ここでは三池炭鉱・宮原坑がなぜ世界遺産なのか、世界遺産マニアが分かりやすく解説。これを読めば、宮原坑について詳しくなること間違いなし!
三池炭鉱・宮原坑とは?
三池は現在の福岡県大牟田市と熊本県荒尾市にまたがるエリアで、江戸時代から炭鉱が存在していました。ここは「三池炭鉱」と呼ばれています。明治になると、三井財閥によって「宮原坑(大牟田市)」と「万田坑(荒尾市)」がそれぞれ建造されました。
宮原坑では、1898年に第一竪坑、1901年に第二竪坑が完成し、ここはやがて三池炭鉱の主力となっていきます。ここは当時最大級の馬力を持つイギリス製のデビーポンプをそれぞれ備えていて、浸水に悩まされることなく、深い部分を採炭できるようになりました。大正には最大で出炭量が51万トンとなり、三池炭鉱の中でも最大規模の出炭量を誇る坑道でした。しかし、昭和初期の不況と炭鉱の中心が新たな坑道へと移り、1931閉坑。
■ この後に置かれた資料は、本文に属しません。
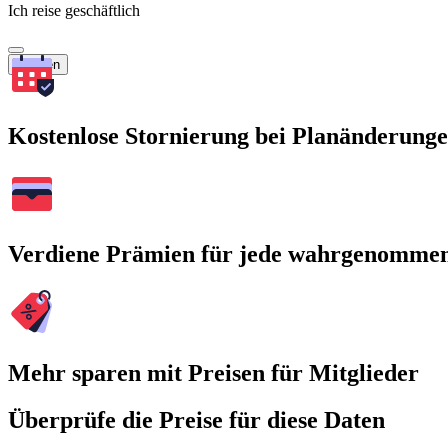
Ich reise geschäftlich
Suchen
Kostenlose Stornierung bei Planänderung
Verdiene Prämien für jede wahrgenomme
Mehr sparen mit Preisen für Mitglieder
Überprüfe die Preise für diese Daten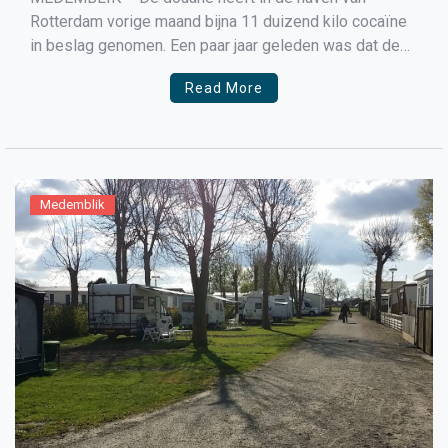
Rotterdam vorige maand bijna 11 duizend kilo cocaïne
in beslag genomen. Een paar jaar geleden was dat de
oogst van een heel jaar. Ook in de gemeente
Read More
Medemblik ligt het drugsgebruik hoger dan ooit, de
meest gebruikte drugs zijn naast softdrugs […]
Medemblik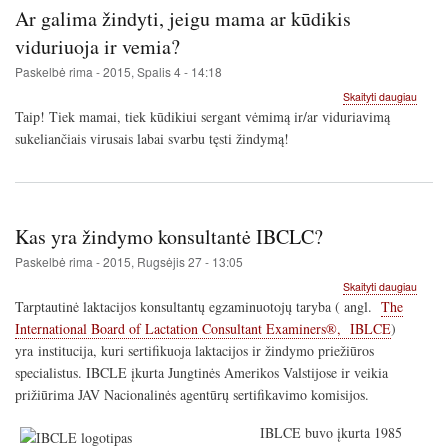
Ar galima žindyti, jeigu mama ar kūdikis
viduriuoja ir vemia?
Paskelbė
rima
-
2015, Spalis 4 - 14:18
apie
Skaityti daugiau
Ar
Taip! Tiek mamai, tiek kūdikiui sergant vėmimą ir/ar viduriavimą
galima
sukeliančiais virusais labai svarbu tęsti žindymą!
žindyti
jeigu
mama
ar
kūdikis
Kas yra žindymo konsultantė IBCLC?
viduri
ir
Paskelbė
rima
-
2015, Rugsėjis 27 - 13:05
vemia
apie
Skaityti daugiau
Kas
Tarptautinė laktacijos konsultantų egzaminuotojų taryba ( angl.
The
yra
International Board of Lactation Consultant Examiners®, IBLCE
)
žindy
yra institucija, kuri sertifikuoja laktacijos ir žindymo priežiūros
konsul
IBCL
specialistus. IBCLE įkurta Jungtinės Amerikos Valstijose ir veikia
prižiūrima JAV Nacionalinės agentūrų sertifikavimo komisijos.
IBLCE buvo įkurta 1985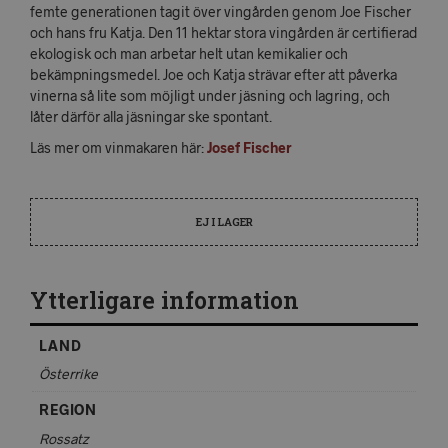
femte generationen tagit över vingården genom Joe Fischer
och hans fru Katja. Den 11 hektar stora vingården är certifierad
ekologisk och man arbetar helt utan kemikalier och
bekämpningsmedel. Joe och Katja strävar efter att påverka
vinerna så lite som möjligt under jäsning och lagring, och
låter därför alla jäsningar ske spontant.
Läs mer om vinmakaren här:
Josef Fischer
EJ I LAGER
Ytterligare information
LAND
Österrike
REGION
Rossatz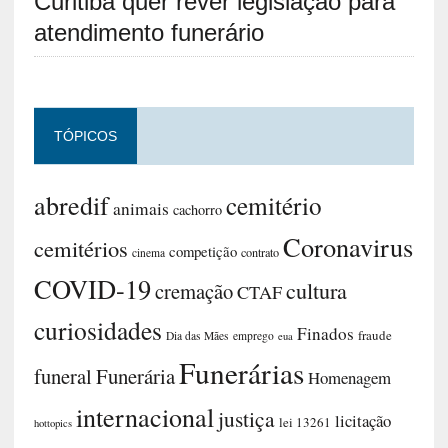
Curitiba quer rever legislação para
atendimento funerário
TÓPICOS
abredif
cemitério
animais
cachorro
Coronavirus
cemitérios
competição
contrato
cinema
COVID-19
cultura
cremação
CTAF
curiosidades
Finados
fraude
Dia das Mães
emprego
eua
Funerárias
funeral
Funerária
Homenagem
internacional
justiça
licitação
lei 13261
hottopics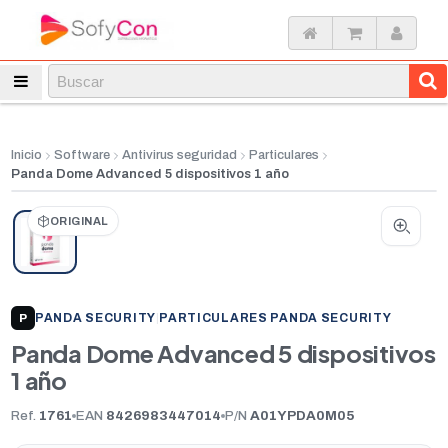
Inicio
Software
Antivirus seguridad
Particulares
Panda Dome Advanced 5 dispositivos 1 año
ORIGINAL
PANDA SECURITY
|
PARTICULARES PANDA SECURITY
P
Panda Dome Advanced 5 dispositivos
1 año
Ref.
1761
EAN
8426983447014
P/N
A01YPDA0M05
現在は第二竪坑が遺構として残っていて、竪坑そのものは見学できませんが、巻上機室にある昭和初期の電動モーターなどが残されています。
三池炭鉱・宮原坑はどんな理由で世界遺産に登録されているの?
宮原坑が評価されたのが、以下の点。
登録基準(ii)
明治日本の産業革命遺産は、江戸時代から続く封建社会であった日本が19世紀半から西欧の技術によって20世紀初頭まで短期間で世界有数の工業国となり、そのノウハウや技術など、東アジアの工業化において影響を与えたという証拠である点。
登録基準(iv)
日本各地に残る鉄鋼、造船、石炭の産業拠点は、世界の歴史において、西欧諸国以外で初めて近代化に成功し、西欧技術の採用により、地元の技術革新と合わせて日本独自の工業化を反映した産業遺産であったということ。
世界遺産マニアの結論と感想
三池炭鉱・宮原坑は、三池炭鉱の中でも主力となった坑道で、最新型のポンプを使用したりと当時の最先端の技術が見られるという点で評価されています。
ちなみに「月が出た出た 月が出た(ヨイヨイ)」というキャッチーな歌詞で有名な炭坑節は盆踊りでよく歌われますが、歌詞には三池炭鉱の名前が登場します。これは三池で誕生したと思われがちですが、実は福岡県北部の田川市生まれなので、ちょっとややこしいところ。
※こちらの内容は、世界遺産マニアの調査によって導き出した考察です。データに関しては媒体によって解釈が異なるので、その点はご了承下さい。